> **TO-DO LIST**
1. According to the pressure washing business plan text, what is the usual charge for cleaning a driveway?
2. What follows the last line of the pressure washing business plan text? Write the continuation.

═════ QUOTED TEXT ═════

3. Create a solid business plan.
Think about your business ideas, from six months to a year in the future. Starting and growing a business needs you to be ten steps ahead to make sure it remains open and meets its needs and goals.
Creating a good and solid business plan will help you map out the specifics of your pressure washing business and discover unknowns, allowing you to maximize your opportunities and prevent anything that will hold you back.
When preparing a business plan, you have to figure out these topics to consider:
- Business name – Choosing a business name is essential, but it can be challenging since you need to select an attractive and relevant name for your business. If you operate as a sole business owner, you might want to operate under your own name. Along with your business name, think of a catchy tagline and create a logo that you can put on your marketing materials.
- Business structure – When registering your business, you need to form a legal entity and make a specific legal entity. The most common business structure types are sole proprietorship, partnership, limited liability company, and corporation.
- Scope of services – Think about what you want to offer. Do you want to stick to pressure washing exclusively, or do you want to offer additional services like general maintenance, window washing, chimney cleaning, or cleaning drains?
- Startup and ongoing costs – The ongoing expenses will include labor costs for workers, lease payments for equipment and transportation, insurance, and marketing costs.
- Target market – Your target market can be homeowners near you, vehicle owners, commercial property owners, or government agencies who need pressure washing services of buildings and roads. Most pressure washing businesses do better by offering services to all types of customers and have employees that are experts in doing specific pressure washing jobs.
- Fees and charges – Do a little background research on how you can charge for your pressure washing services. Usually, you can charge $100 to $300 for cleaning exterior sidings of a home, $80 to $200 for driveways, $250-$500 for deck or patio, and $50-$200 for vehicle cleaning.
- Profitability – Think about how you can surely make a profit. If the usage of the equipment is high, you can expect to make at least 100% of the amount you paid for the equipment lease a month. For instance, if your monthly operational costs are around $1,500, you should earn at least $3,000 a month as your minimum goal. If homeowners are your main customers, you need to do about three to four jobs a week to meet the minimum goal.
- Marketing and sales strategy – How do you plan to advertise your business and entice potential clients? Using a single marketing platform is not enough – you need to have a presence on as many media as possible. Google ads and social media can help boost sales quickly, but the old-school method of handing out flyers and word-of-mouth around your area is still effective.
- Management and operational structure – Starting and managing a company offers a number of employee management issues. You have to set how you can manage, oversee and communicate with your employees in the field. You also need to set employee schedules that work for everyone, track their work hours, and store important documents, forms, and checklists. To effectively manage, more and more pressure washing businesses are using business software instead of paper and pens or Excel spreadsheets.

═════ SUPPLIED INFORMATION ═════

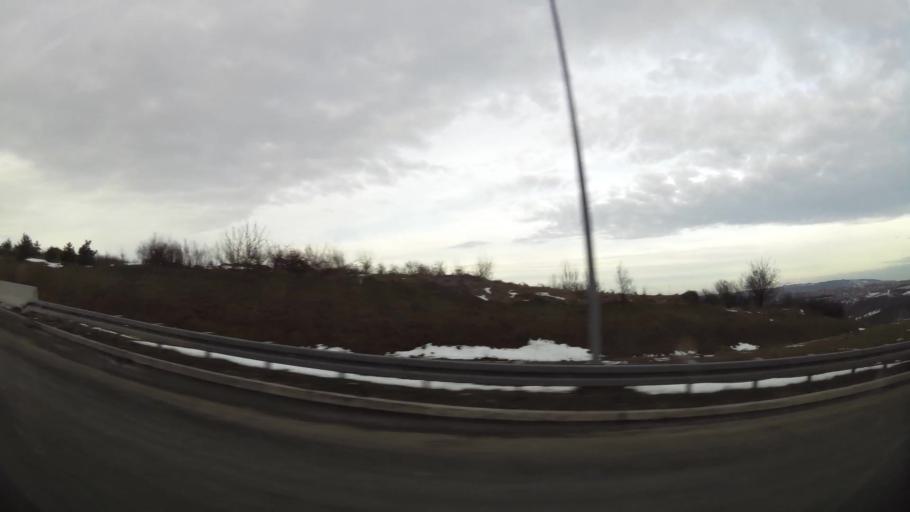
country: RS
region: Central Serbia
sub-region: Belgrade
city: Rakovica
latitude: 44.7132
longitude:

═════

> **EXPECTED ANSWERS**
1. $80 to $200.

2.
- Financial projections – Create financial projections so you can strategize on how to make your business grow.
4. Sort out legal formalities.
For your business to be legitimate, you have to understand and comply with the legal requirements to stay on the right side of the law. For the complete list of documents, you need to secure, get in touch with your local licensing office or clerk office. Here are some legal formalities you need to start a pressure washing business:
- Business name – When looking out for a name, research by checking state’s business records, state and federal trademark records, social media, and web domain availability. You don’t want to have the same name as another business.
- License – You have to register your business with the state to get the company off the ground. Failure to secure necessary permits and licenses can result in huge fines, and it may even cause your business to be shut down.
- Tax registration – Your business must also be registered for tax purposes. Check out what types you may have to pay.
- Insurance – It’s important to buy liability insurance, equipment insurance, and workers’ compensation insurance. Make sure that you are protected against any property damage that may happen while you’re working, or injuries to yourself or employees, as well as damage to equipment.
- Contract – You may want to require your clients to sign a service agreement before starting a pressure washing job, especially where services are provided on an extended basis. This contract states the terms and conditions of service, clarifies service level expectations, the scope of the job, and client expectations to minimize the risk of legal disputes.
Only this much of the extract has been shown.